La médiatisation du procès est telle que, pour la première fois, le maire du Mans fait réglementer par arrêté l’accès au palais de Justice. L’opinion publique est divisée en deux camps : ceux qui veulent la justice à tout prix, et ceux qui crient au « crime de classe ».

Ce procès a « une grande dimension sociale », explique Christophe Belser, historien et écrivain, auteur d’un article sur les sœurs Papin paru dans le magazine Les Grandes Affaires criminelles. « C’est l’exploitant contre l’exploiteur. La notion de domesticité est très forte et on perçoit la dimension symbolique », confie-t-il.

Un procès bâclé

Après 45 semaines d’instruction, il a suffit d’une journée et de 40 minutes de délibération pour que le jury scelle l’avenir des deux sœurs. Temps record pour juger un double meurtre particulièrement sordide. Dans le compte-rendu publié par Le Petit Journal, le journaliste Georges Martin écrit : « Il est clair que l’instruction de ce procès n’a pas été menée par un magistrat exagérément curieux. Le dossier est mince, le nombre des témoins, minime. Nous ne saurons rien ou peu de chose de la vie qu’on menait dans cette maison austère et fermée. »

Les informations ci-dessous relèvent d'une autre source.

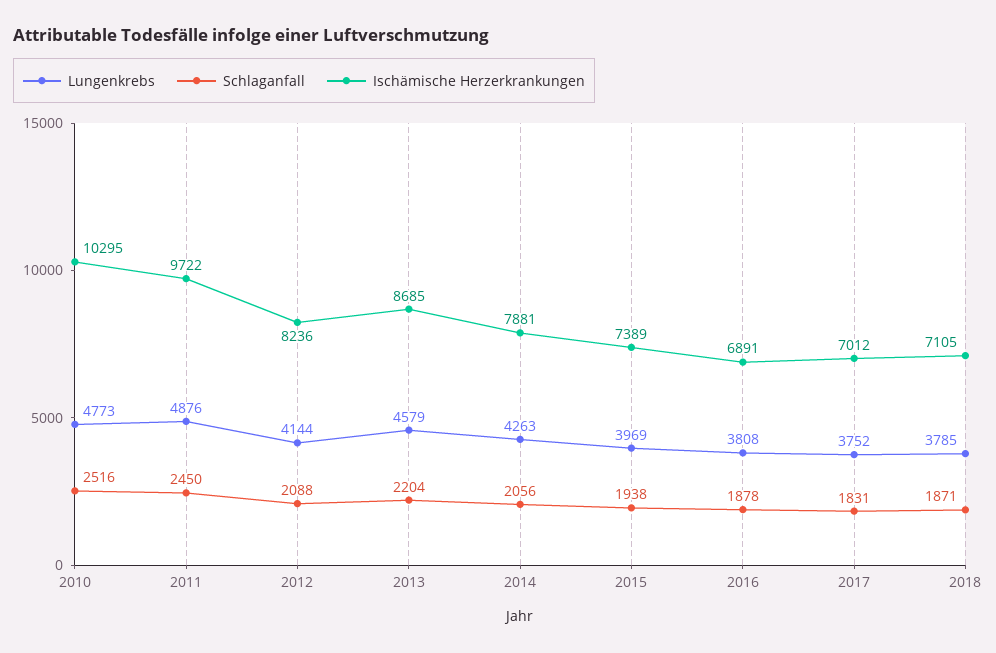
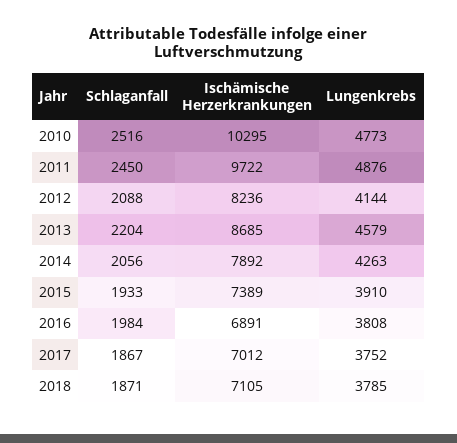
Ischämische Herzerkrankungen, 2014: 7881 -> 7892
Lungenkrebs, 2015: 3969 -> 3910
Schlaganfall, 2015: 1938 -> 1933
Schlaganfall, 2016: 1878 -> 1984
Schlaganfall, 2017: 1831 -> 1867

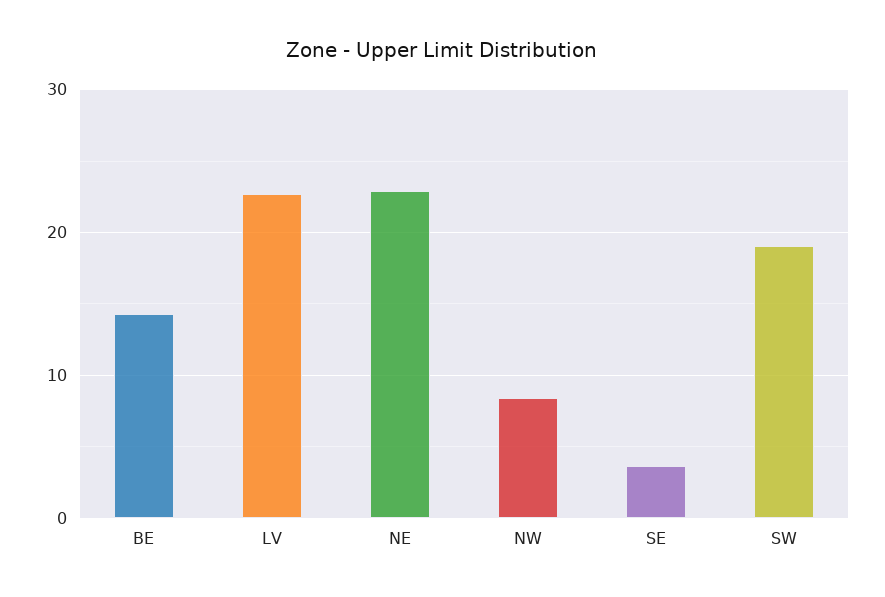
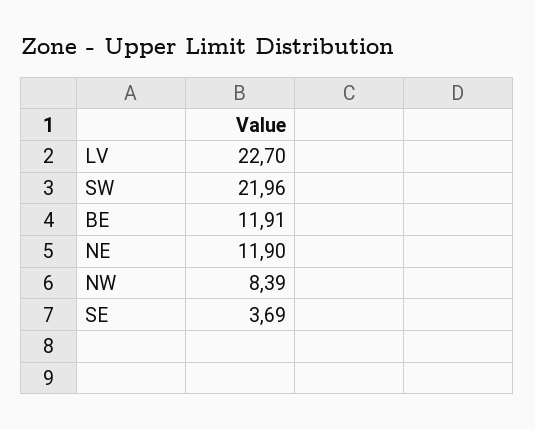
BE: 14 -> 11.91
NE: 23 -> 11.9
SW: 19 -> 21.96

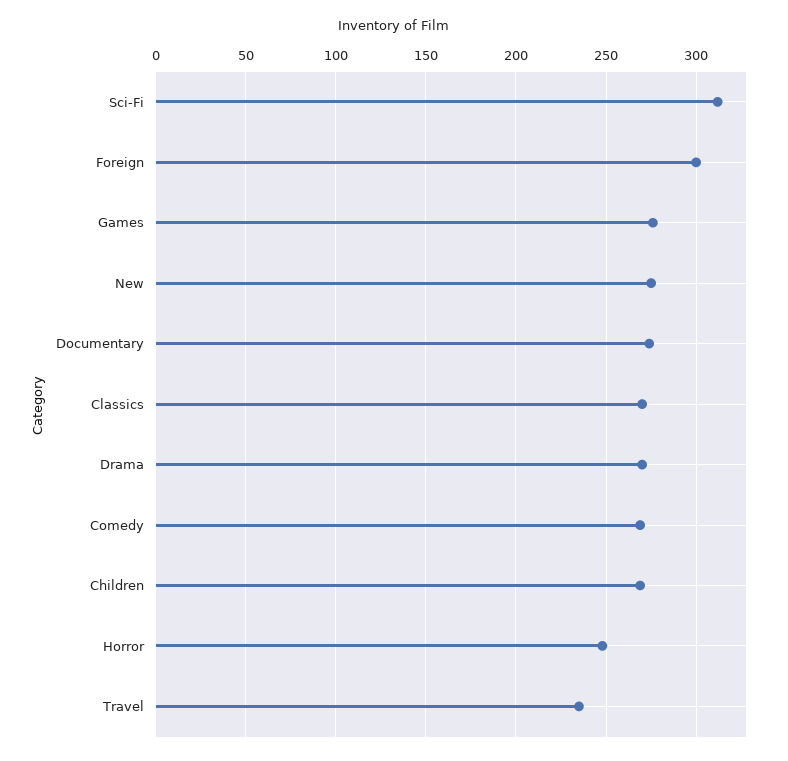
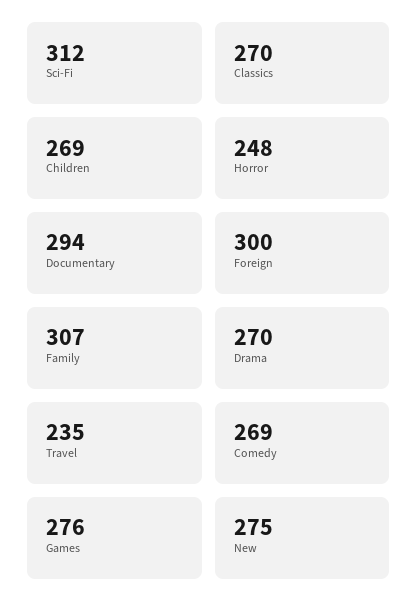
Documentary: 275 -> 294
Family: none -> 307

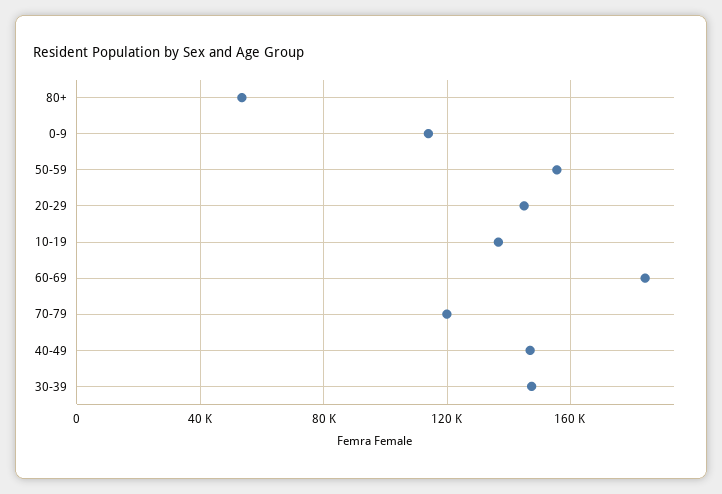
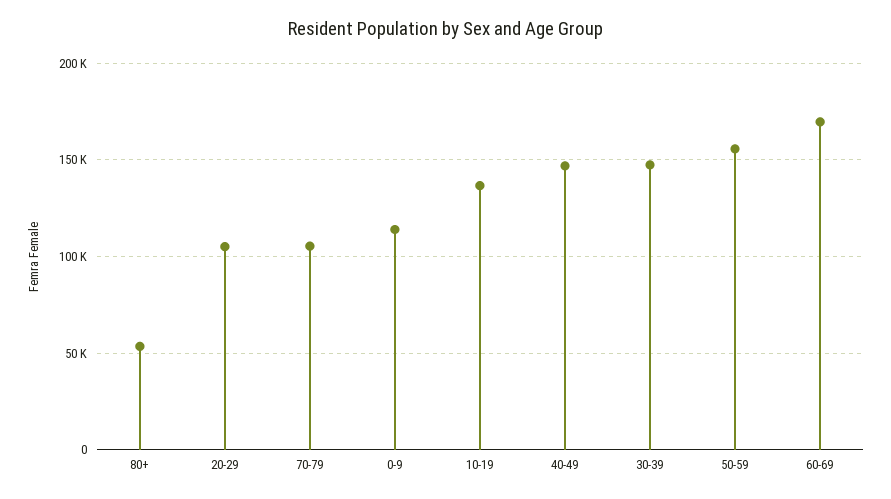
20-29: 145000 -> 105000
60-69: 185000 -> 170000
70-79: 120000 -> 105000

Christine est condamnée à mort pour le meurtre de sa maîtresse et de sa fille ; Léa Papin, à dix ans de travaux forcés accompagnés de vingt ans d’interdiction de séjour pour meurtre avec collaboration.

Graciée par le Président Albert Lebrun le 22 janvier 1934, la peine de Christine est commuée aux travaux forcés à perpétuité.

Cette affaire, aussi sordide que complexe, a donné lieu à de nombreuses adaptations cinématographiques parmi lesquelles celle du réalisateur Jean-Pierre Denis Les Blessures assassines (2000).